Saved entries

============================================================

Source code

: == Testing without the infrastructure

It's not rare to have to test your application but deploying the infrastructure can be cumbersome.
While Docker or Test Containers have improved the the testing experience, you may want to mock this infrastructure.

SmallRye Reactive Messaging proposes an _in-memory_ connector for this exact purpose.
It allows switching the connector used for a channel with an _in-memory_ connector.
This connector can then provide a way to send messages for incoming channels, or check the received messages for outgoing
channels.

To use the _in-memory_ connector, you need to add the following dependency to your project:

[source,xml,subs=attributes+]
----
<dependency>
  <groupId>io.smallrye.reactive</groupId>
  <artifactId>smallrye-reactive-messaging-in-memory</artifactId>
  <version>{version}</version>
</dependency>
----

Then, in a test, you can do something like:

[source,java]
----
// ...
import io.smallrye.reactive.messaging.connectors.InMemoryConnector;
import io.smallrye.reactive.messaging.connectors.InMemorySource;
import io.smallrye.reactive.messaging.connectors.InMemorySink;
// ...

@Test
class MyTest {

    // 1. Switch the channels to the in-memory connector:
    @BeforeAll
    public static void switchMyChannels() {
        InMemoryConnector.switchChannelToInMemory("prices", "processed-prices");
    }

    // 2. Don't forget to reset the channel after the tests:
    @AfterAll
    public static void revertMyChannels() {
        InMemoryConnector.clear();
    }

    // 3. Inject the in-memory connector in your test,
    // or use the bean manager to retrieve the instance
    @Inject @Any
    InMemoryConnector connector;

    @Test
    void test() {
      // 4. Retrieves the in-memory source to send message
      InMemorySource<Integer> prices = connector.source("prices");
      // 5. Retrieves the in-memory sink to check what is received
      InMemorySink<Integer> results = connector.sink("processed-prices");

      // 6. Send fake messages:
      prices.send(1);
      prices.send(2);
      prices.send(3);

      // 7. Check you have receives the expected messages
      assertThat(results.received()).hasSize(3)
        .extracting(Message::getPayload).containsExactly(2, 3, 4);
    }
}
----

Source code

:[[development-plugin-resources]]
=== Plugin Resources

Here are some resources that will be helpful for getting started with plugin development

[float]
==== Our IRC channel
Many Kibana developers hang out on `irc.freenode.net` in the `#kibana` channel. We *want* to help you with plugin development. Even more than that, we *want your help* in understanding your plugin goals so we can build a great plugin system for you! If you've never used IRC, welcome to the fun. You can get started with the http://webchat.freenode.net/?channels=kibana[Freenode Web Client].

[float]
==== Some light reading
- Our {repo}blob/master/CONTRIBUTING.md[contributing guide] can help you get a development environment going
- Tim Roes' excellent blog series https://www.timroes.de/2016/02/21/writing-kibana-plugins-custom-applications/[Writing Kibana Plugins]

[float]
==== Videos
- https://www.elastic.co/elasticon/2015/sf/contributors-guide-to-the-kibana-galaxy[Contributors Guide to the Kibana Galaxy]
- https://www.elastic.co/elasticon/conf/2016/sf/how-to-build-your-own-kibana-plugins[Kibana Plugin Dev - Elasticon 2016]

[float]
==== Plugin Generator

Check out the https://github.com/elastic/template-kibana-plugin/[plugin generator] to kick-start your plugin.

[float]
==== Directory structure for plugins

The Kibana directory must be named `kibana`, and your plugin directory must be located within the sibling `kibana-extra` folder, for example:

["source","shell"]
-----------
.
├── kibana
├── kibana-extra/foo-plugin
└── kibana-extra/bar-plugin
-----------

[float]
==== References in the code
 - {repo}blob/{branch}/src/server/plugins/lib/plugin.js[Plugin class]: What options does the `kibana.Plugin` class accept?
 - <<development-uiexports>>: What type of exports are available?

============================================================

For the word "prices", find all matching lines in the entries above and copy them out.

◆ RESPONSE TO THIS TASK ◆
        InMemoryConnector.switchChannelToInMemory("prices", "processed-prices");
      InMemorySource<Integer> prices = connector.source("prices");
      InMemorySink<Integer> results = connector.sink("processed-prices");
      prices.send(1);
      prices.send(2);
      prices.send(3);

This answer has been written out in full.